For the foregoing reasons, we affirm the decision of the District Court for the Northern District of Ohio granting Appellees’ Motion to Dismiss Coleman’s third complaint as to all defendants.

AFFIRMED.

. On appeal, Coleman does not raise any specific assignment of error regarding the dismissal of his claim against Warden Ralph Coyle.

. The inmate grievance procedure, binding on all prisons in the State of Ohio, requires three steps. First, the inmate must file an informal complaint. Second, he must file a grievance (or a "notification of grievance”). Third, he may then appeal the disposition of the grievance to the Chief Inspector. Ohio Admin. Code § 5120-9-31.

. The first grievance appears to have been timely filed. Coleman asserted in his appeal to the Chief Inspector that he had never received a response to this first grievance, which appears to be true because there is none in the record. Moreover, when returned, his second grievance was addressed to an Anthony Coleman. Coleman speculates this may have happened to the first grievance too, had it been returned at all. Coleman, therefore, claims his second grievance was untimely only because of the incompetence of prison officials surrounding the first.

. Although used as a defense below also, the district court never addressed this argument. The Appellees’ argument is that since Coleman’s second grievance was not timely filed, he cannot be said to have exhausted his administrative remedies. See Wright v. Morris, 111 F.3d 414, 417 n. 3 (6th Cir.1997); Harts-field v. Vidor, 199 F.3d 305, 309 (6th Cir. 1999). Appellees’ argument would likely fail, in light of the evidence that Coleman’s first grievance was timely filed and subsequently lost due to some sort of mishandling by prison officials. However, since we can dismiss Coleman's allegations on other grounds, we need not express an opinion regarding this argument.

. As of the time of appeal, Ralph Coyle is no longer Warden at the Mansfield Correctional Institution.

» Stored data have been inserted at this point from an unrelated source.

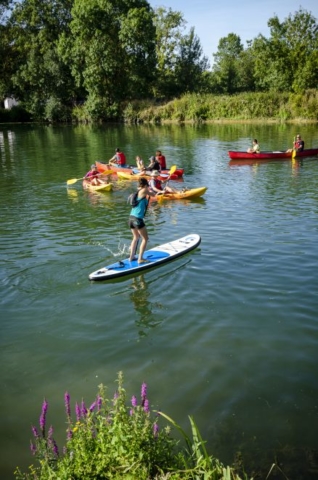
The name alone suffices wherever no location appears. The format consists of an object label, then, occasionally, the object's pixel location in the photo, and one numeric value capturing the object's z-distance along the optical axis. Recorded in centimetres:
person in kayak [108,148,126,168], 2280
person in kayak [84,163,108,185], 1966
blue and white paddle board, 983
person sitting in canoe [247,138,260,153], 2514
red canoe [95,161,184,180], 2108
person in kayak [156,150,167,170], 2094
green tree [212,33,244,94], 7619
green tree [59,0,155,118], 5747
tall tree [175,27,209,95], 6869
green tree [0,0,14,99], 6588
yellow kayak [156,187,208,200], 1730
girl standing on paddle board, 978
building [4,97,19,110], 8638
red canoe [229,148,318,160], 2527
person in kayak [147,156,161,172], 2042
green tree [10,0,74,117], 6225
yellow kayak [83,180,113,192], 1919
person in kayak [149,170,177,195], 1753
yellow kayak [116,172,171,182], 2027
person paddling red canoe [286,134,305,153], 2515
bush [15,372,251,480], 370
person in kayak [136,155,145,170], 2062
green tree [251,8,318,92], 5369
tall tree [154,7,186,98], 6900
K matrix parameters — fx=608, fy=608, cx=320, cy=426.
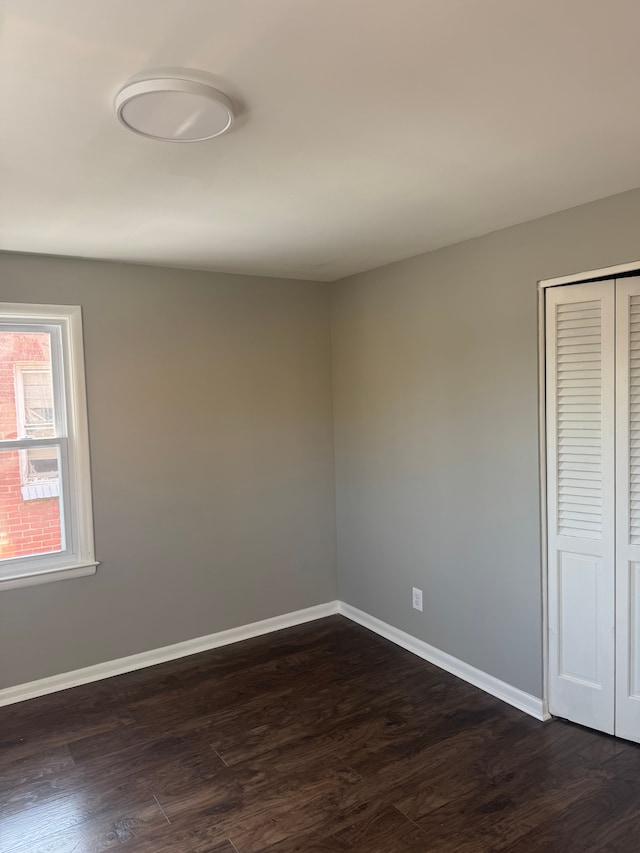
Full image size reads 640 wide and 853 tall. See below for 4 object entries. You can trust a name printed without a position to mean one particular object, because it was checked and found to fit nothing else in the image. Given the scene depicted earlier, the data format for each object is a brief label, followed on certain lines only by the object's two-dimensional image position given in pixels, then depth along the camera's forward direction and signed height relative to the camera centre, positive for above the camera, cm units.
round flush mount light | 142 +72
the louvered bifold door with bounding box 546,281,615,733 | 258 -49
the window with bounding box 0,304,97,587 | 318 -27
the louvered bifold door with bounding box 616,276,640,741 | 248 -50
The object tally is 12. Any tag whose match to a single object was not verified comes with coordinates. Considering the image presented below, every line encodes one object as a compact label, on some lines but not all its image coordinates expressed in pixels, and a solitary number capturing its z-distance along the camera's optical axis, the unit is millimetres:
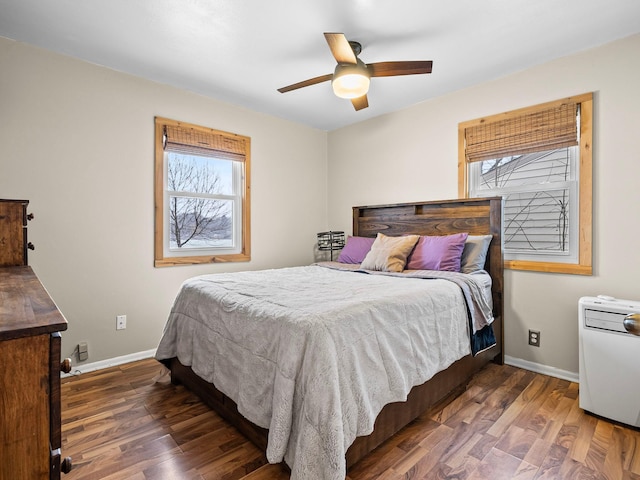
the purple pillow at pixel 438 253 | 2785
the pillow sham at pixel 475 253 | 2807
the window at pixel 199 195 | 3117
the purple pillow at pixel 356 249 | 3518
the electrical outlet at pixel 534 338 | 2744
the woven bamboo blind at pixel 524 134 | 2600
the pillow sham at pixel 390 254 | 2943
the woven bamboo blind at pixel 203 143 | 3133
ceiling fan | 2113
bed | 1380
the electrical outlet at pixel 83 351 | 2662
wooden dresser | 696
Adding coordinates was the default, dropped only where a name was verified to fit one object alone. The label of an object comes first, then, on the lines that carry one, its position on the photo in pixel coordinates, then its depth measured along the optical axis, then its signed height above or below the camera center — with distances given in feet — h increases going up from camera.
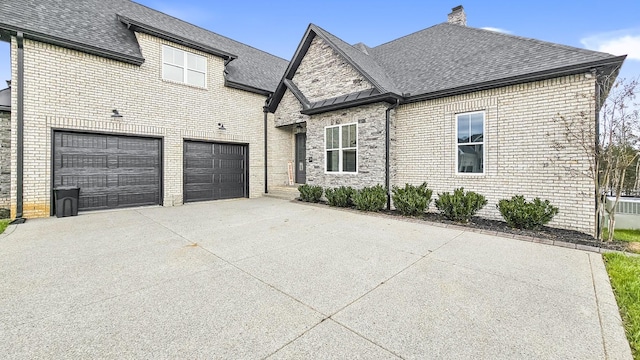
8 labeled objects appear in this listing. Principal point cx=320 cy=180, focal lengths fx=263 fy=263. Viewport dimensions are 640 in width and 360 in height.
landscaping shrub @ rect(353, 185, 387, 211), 26.86 -1.93
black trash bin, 24.62 -2.05
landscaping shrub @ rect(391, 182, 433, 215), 24.35 -1.77
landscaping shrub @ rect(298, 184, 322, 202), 33.09 -1.61
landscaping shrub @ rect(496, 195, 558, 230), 19.19 -2.33
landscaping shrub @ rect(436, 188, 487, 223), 21.98 -2.00
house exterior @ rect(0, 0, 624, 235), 22.26 +7.40
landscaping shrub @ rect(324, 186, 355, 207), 29.73 -1.89
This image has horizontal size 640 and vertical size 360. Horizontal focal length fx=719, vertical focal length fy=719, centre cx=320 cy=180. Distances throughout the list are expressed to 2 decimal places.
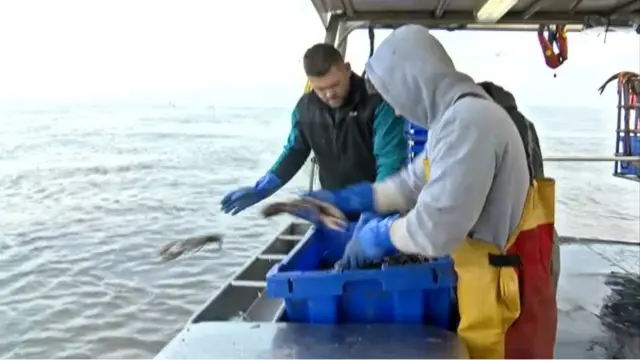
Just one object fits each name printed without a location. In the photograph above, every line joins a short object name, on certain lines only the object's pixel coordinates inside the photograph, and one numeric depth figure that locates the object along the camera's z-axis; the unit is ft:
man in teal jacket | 8.13
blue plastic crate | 5.86
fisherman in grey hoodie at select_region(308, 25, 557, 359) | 4.90
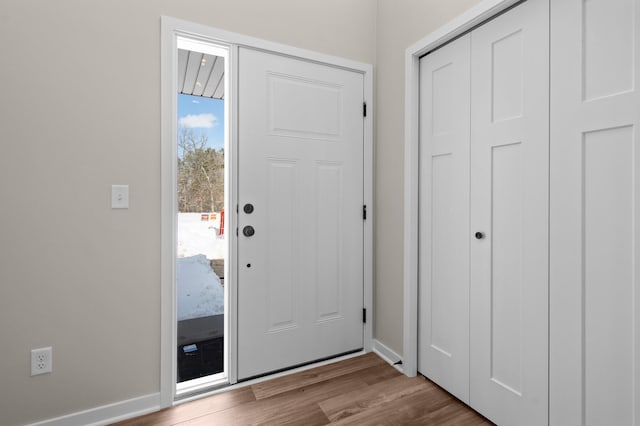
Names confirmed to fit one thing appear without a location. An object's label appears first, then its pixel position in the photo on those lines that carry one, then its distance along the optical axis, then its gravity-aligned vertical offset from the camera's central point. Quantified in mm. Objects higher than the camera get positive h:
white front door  1993 +5
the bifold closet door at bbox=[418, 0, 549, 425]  1418 -13
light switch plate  1656 +80
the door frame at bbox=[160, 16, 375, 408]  1748 +234
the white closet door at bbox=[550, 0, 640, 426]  1120 +4
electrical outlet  1514 -718
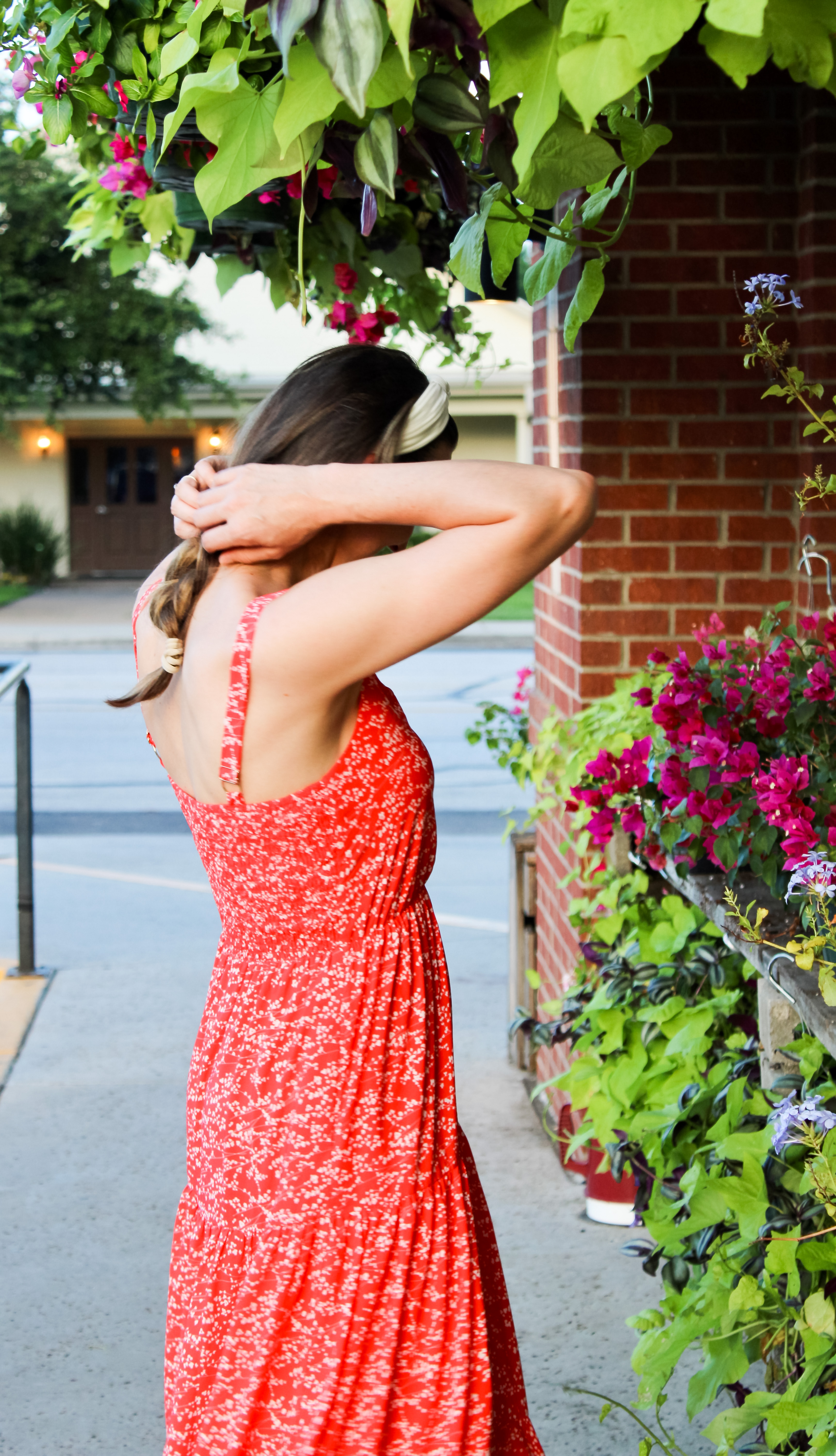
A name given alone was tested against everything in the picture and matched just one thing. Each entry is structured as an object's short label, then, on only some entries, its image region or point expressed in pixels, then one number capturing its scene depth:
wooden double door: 31.50
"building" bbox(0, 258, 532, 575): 28.75
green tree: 26.03
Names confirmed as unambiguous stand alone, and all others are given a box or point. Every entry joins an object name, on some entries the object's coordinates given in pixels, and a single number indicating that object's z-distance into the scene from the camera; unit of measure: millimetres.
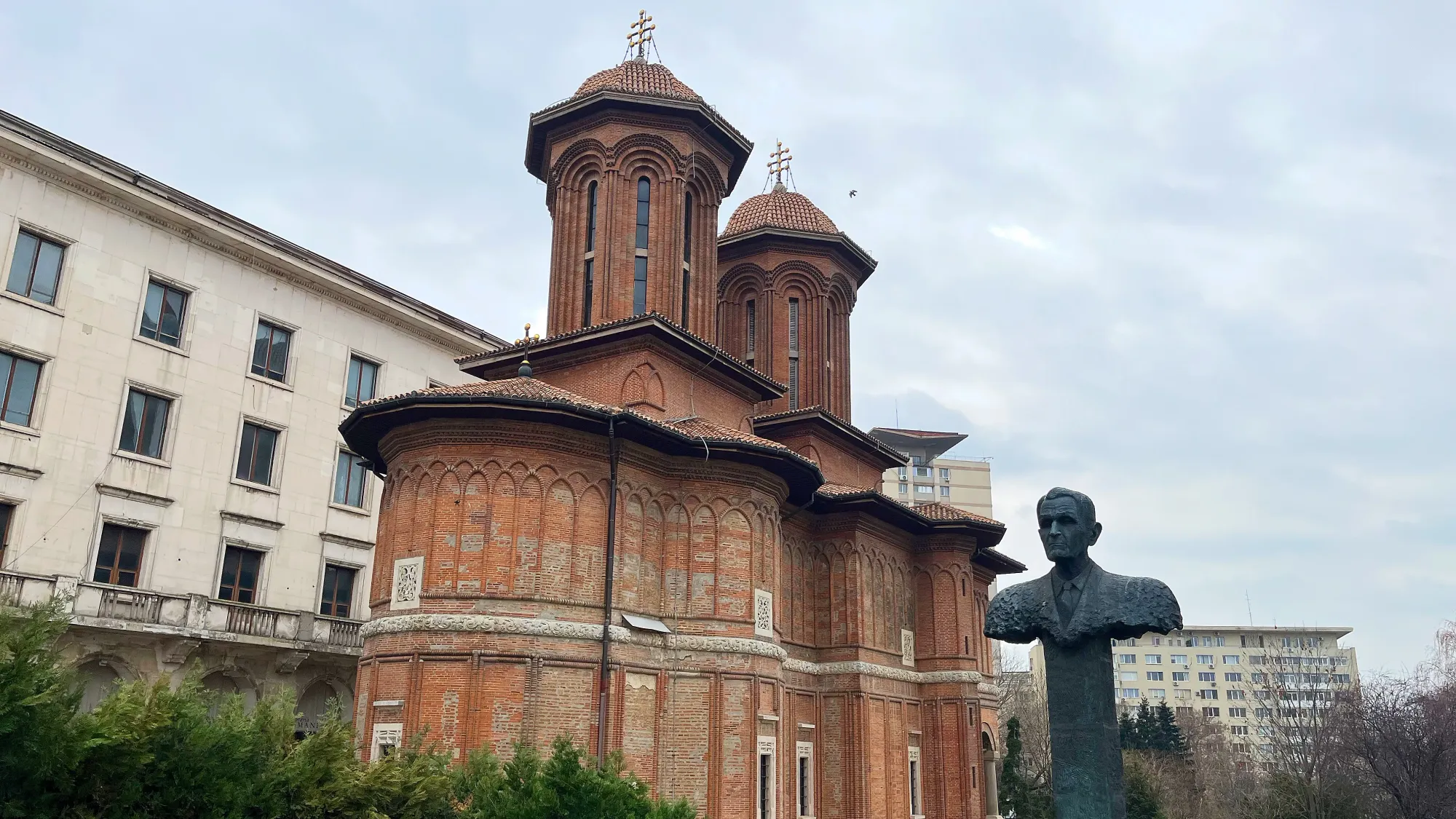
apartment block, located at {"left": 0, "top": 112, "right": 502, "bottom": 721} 20125
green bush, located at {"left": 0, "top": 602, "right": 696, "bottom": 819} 7324
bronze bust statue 6824
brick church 16391
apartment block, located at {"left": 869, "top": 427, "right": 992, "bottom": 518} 93188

. Since the dismissal of the causes against Coyle, the ODRC, and the State of Ohio can be affirmed on other grounds, it is unnecessary to address whether these claims were also untimely. Each of these named defendants was properly and successfully served before dismissal of the second complaint, albeit at a time beyond the time limit granted for service under either the Ohio or Federal Rules of Civil Procedure. Accordingly, since these Defendants were served before dismissal, it would appear the Savings Clause would step in to save the claims against them. However, we decline to address this issue and instead affirm the dismissal of these Defendants on the grounds stated in this section.